A life assurance policy (which also represents an investment contract), is a contract whereby the insurer (insurance company), in consideration of a certain premium payable monthly or annually undertakes to pay to the beneficiary of the policy or the holder a lump sum at the terminal date predetermined or annually upon the death of the life assured.

This policy (contract) can be pledged for loan under conditions and terms that do not undermine the existing assurance policy contract.

Specifically, the borrower who should be the policy holder can assign the benefits thereof subject to fulfilled premium obligations. In other words the outstanding premium obligations do not count for the purpose of determining the loan amount and repayment obligations.

This means that the value of the insurance contract pledged for loan is determined by the total premium already paid.

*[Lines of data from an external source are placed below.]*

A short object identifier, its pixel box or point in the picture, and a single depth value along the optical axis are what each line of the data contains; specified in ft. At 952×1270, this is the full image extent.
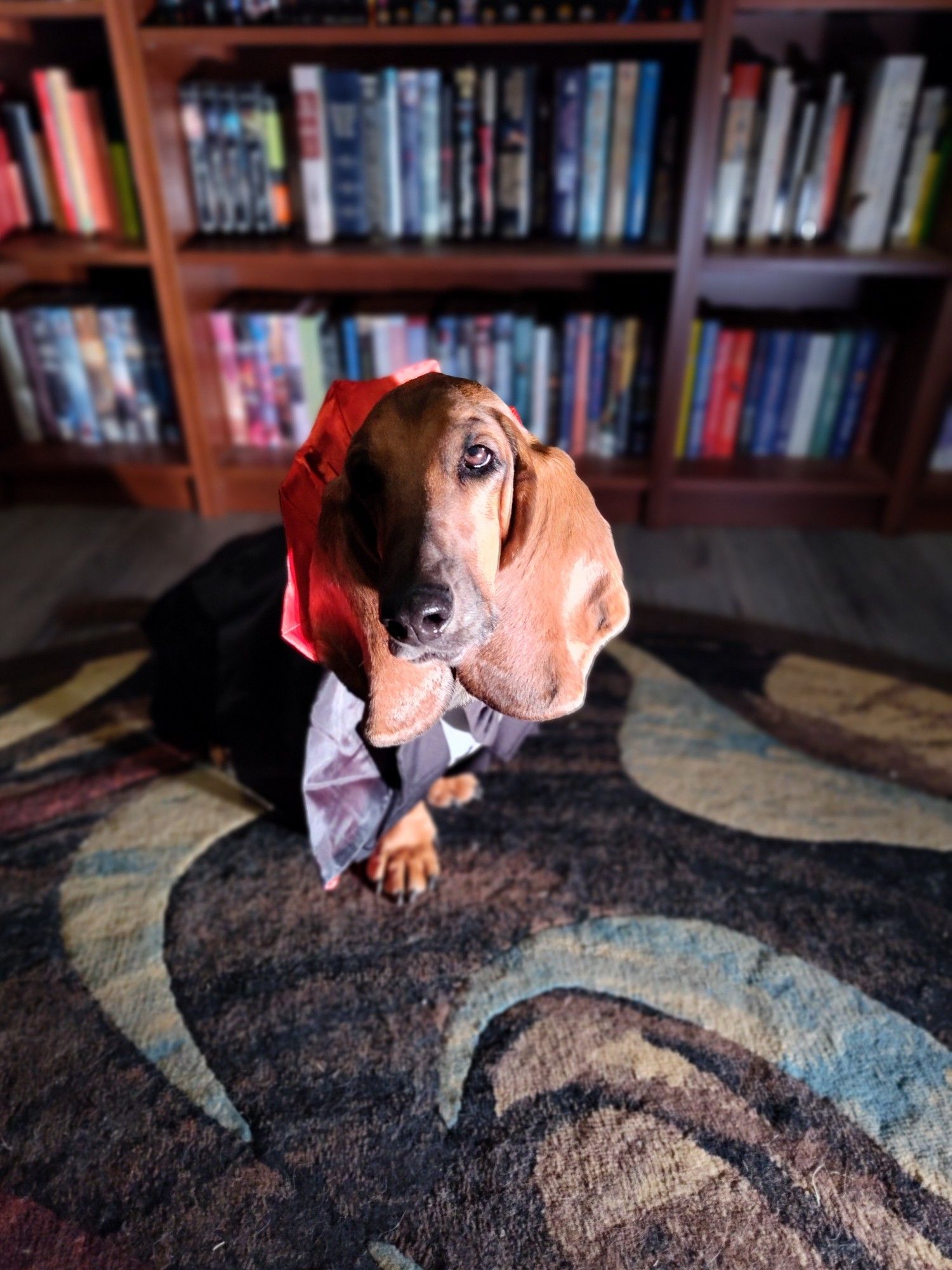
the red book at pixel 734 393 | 6.04
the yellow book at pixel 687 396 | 6.00
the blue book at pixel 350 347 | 6.12
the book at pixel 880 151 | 5.16
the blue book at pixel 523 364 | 5.97
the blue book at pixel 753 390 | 6.05
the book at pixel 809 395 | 6.04
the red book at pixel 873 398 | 6.07
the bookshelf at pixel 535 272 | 5.09
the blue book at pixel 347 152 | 5.41
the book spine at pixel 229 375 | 6.19
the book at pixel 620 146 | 5.26
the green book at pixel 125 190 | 5.80
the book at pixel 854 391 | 6.03
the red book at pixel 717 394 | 6.04
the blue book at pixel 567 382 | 5.97
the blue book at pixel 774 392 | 6.03
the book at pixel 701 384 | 5.98
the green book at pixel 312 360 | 6.11
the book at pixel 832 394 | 6.03
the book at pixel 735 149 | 5.25
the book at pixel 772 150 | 5.25
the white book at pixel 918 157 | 5.26
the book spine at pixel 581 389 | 5.97
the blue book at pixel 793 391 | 6.03
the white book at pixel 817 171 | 5.28
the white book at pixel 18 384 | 6.31
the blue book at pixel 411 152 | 5.39
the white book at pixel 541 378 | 6.00
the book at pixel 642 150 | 5.26
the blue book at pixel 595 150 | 5.29
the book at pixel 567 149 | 5.33
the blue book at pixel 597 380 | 5.96
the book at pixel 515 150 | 5.35
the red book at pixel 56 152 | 5.64
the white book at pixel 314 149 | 5.41
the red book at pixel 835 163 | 5.35
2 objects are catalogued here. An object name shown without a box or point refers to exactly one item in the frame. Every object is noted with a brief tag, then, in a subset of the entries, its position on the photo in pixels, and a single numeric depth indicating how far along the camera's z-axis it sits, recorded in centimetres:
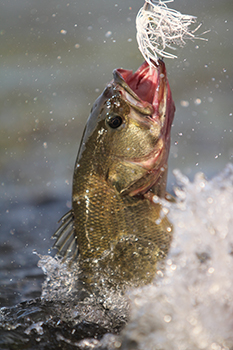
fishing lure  247
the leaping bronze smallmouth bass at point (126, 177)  246
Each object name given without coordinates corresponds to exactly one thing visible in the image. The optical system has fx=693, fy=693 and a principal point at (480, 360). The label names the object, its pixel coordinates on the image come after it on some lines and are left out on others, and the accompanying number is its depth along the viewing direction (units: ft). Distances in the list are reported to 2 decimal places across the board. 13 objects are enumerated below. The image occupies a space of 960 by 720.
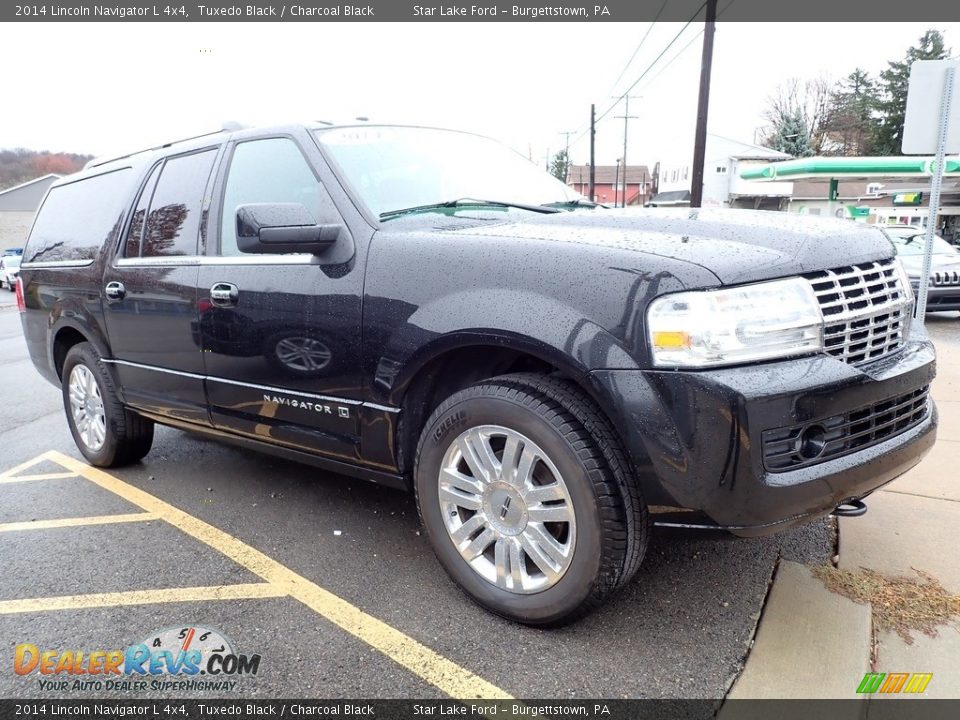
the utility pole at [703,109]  49.53
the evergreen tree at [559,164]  269.03
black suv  6.79
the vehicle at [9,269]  93.30
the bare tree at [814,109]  199.62
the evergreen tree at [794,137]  178.81
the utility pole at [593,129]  129.18
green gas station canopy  85.51
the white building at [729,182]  150.82
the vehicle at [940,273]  33.78
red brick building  239.50
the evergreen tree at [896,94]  162.91
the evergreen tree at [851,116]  186.50
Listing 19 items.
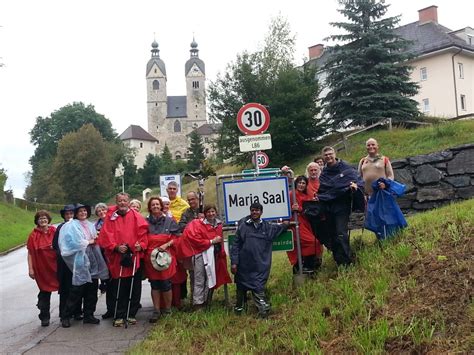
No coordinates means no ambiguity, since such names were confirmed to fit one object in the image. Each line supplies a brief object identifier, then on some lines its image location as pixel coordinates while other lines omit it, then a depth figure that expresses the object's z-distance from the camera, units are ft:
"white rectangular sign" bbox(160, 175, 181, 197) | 57.39
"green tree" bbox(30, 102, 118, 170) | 277.23
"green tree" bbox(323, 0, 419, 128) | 77.20
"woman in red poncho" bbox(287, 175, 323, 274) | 26.53
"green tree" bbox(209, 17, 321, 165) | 85.15
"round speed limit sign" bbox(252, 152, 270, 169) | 56.19
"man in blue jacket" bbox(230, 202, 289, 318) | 23.30
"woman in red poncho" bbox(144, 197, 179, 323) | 25.23
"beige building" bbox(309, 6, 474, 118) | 141.69
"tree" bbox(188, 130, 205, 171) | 260.62
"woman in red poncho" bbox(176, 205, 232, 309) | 25.14
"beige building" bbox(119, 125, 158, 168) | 402.27
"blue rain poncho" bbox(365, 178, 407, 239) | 25.07
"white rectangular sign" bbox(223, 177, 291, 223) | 25.18
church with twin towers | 416.91
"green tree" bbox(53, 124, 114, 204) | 213.05
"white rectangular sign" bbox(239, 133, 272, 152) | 30.40
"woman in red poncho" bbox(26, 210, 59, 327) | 26.68
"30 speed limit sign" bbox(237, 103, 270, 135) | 30.76
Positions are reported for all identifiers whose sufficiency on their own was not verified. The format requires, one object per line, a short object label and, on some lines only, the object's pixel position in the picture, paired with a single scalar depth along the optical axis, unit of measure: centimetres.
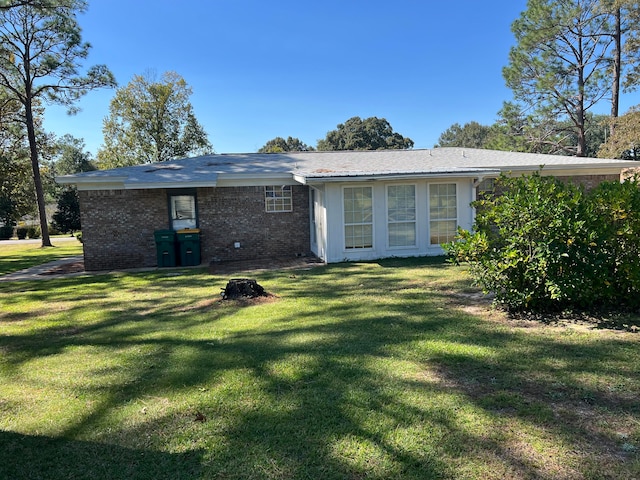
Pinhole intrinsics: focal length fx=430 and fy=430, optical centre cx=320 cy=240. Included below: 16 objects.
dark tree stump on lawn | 798
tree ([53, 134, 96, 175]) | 4963
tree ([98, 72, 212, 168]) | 3441
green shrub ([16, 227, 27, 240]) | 3482
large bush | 560
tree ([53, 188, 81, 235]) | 3283
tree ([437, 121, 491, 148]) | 8588
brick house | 1236
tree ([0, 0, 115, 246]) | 2258
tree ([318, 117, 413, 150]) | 5503
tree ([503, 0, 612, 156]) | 2355
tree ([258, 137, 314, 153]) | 6188
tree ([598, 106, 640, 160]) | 2008
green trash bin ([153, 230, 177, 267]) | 1293
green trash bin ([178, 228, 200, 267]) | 1309
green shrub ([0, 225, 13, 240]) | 3551
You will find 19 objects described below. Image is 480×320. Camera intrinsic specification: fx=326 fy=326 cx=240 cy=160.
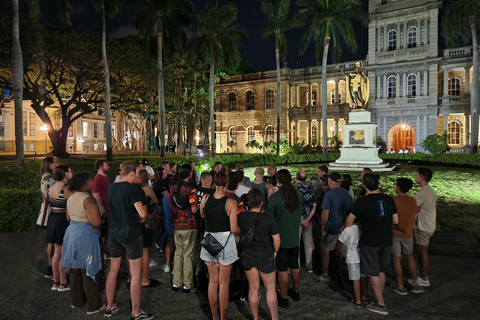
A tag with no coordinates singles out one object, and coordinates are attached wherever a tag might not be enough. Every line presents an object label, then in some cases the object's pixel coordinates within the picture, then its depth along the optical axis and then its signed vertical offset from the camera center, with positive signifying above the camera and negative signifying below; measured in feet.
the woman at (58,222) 16.78 -3.57
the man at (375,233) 15.06 -3.83
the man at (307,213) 18.25 -3.45
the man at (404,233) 16.46 -4.18
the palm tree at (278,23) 97.19 +38.66
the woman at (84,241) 14.66 -3.95
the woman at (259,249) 13.37 -4.05
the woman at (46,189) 19.08 -2.09
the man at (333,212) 17.80 -3.32
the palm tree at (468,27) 82.17 +32.26
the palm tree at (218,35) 84.07 +31.29
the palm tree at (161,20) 82.17 +34.93
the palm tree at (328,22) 88.99 +35.72
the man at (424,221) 17.22 -3.74
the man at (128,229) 14.28 -3.36
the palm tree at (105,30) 74.84 +28.80
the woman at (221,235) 13.85 -3.56
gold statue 60.59 +11.48
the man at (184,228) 16.39 -3.84
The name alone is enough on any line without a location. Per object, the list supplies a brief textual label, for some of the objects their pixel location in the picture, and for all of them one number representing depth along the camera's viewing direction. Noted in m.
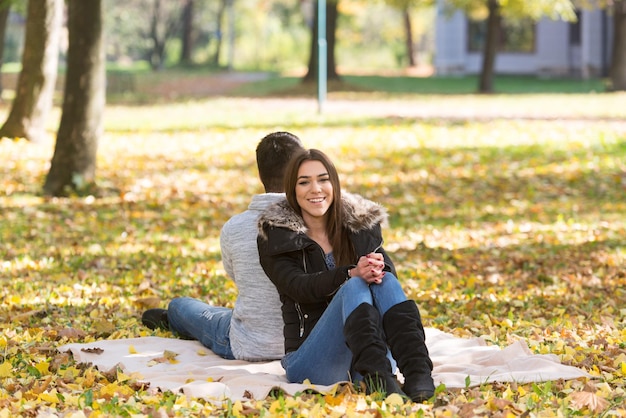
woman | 9.25
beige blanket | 9.62
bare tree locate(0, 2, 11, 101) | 46.09
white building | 78.99
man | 10.42
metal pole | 41.29
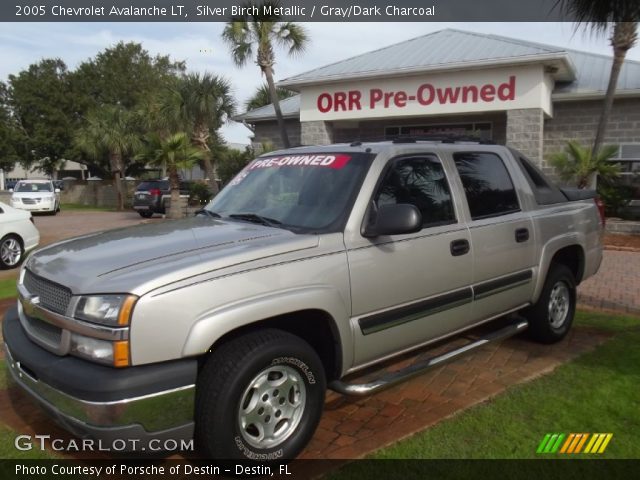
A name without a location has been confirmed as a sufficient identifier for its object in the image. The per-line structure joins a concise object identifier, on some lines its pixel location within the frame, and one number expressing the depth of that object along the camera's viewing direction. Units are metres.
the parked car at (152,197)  22.67
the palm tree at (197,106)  21.45
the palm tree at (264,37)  18.02
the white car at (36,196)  23.91
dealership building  14.35
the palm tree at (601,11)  8.16
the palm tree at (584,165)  13.34
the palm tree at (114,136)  30.47
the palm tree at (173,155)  19.62
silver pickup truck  2.60
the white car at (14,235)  10.14
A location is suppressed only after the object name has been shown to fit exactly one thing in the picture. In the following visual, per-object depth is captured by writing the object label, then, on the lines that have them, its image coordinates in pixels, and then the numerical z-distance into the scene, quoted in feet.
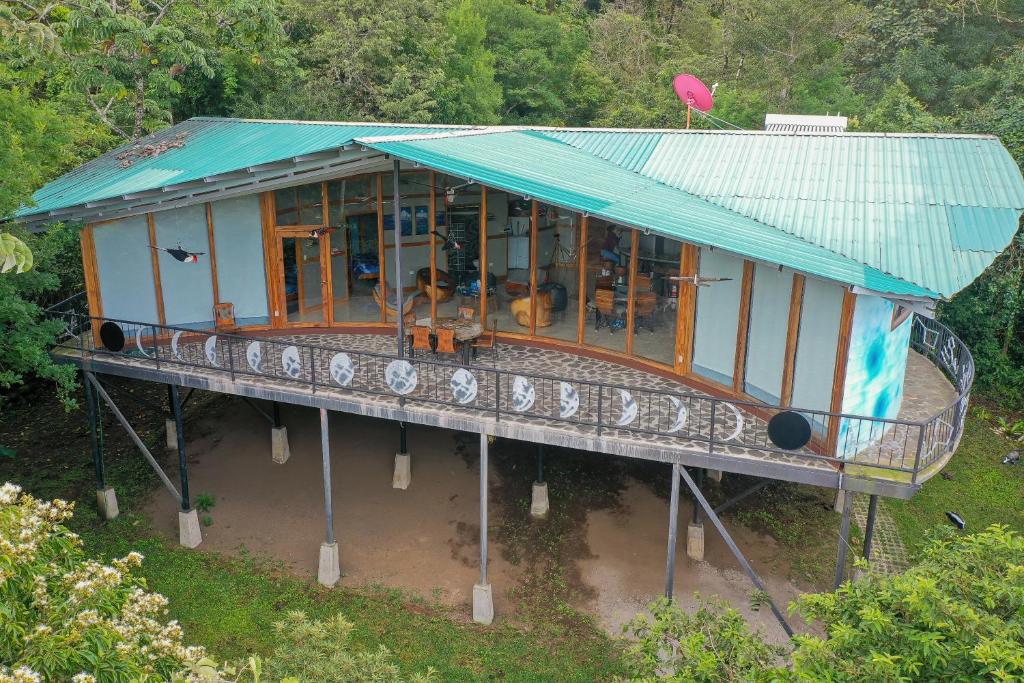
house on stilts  35.86
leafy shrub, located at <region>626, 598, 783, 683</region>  21.94
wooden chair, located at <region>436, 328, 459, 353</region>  45.11
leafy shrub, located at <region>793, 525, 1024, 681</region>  17.53
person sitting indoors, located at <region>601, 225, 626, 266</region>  44.98
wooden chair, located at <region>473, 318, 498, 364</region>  47.47
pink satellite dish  61.82
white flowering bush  17.51
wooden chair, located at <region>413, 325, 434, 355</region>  46.44
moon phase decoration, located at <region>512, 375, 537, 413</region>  38.73
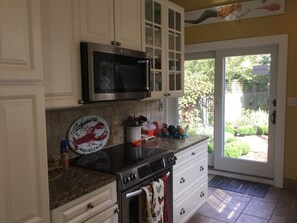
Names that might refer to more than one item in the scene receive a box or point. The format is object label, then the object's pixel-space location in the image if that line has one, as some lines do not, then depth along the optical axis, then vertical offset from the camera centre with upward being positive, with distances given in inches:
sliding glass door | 141.8 -8.1
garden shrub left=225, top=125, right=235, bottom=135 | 155.0 -23.1
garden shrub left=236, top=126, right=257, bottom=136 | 148.4 -23.3
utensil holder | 100.5 -16.3
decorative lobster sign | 82.4 -14.1
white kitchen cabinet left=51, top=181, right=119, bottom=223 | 53.1 -26.1
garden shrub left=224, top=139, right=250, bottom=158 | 152.3 -35.0
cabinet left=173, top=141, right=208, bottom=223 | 94.0 -36.2
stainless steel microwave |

In most cases banks discount the terminal benefits from the total value of the insurance policy for the purposes of determining the worth of the policy as a security for the loan amount.

In the life time of the loan the borrower may continue to pay the outstanding premium to the insurance company but they would not be credited to the bank loan account.

On the other hand the insurance company would request for a tripartite indemnity clause to be signed amongst the three parties (the bank, the borrower and the insurance company) to secure the insurance company against any liability that may arise as a result of, probably, a loss suffered by the borrower/ insured in the loan contract.

This means that in the event the borrower/ insured fails to repay the bank loan he would have lost his premium and all accruable benefits to the bank without any recourse to the contract he had with the insurance company which had earlier assured those benefits.

But if the borrower repaid the loan the original life assurance policy/ contract is almost automatically restored with the full benefits.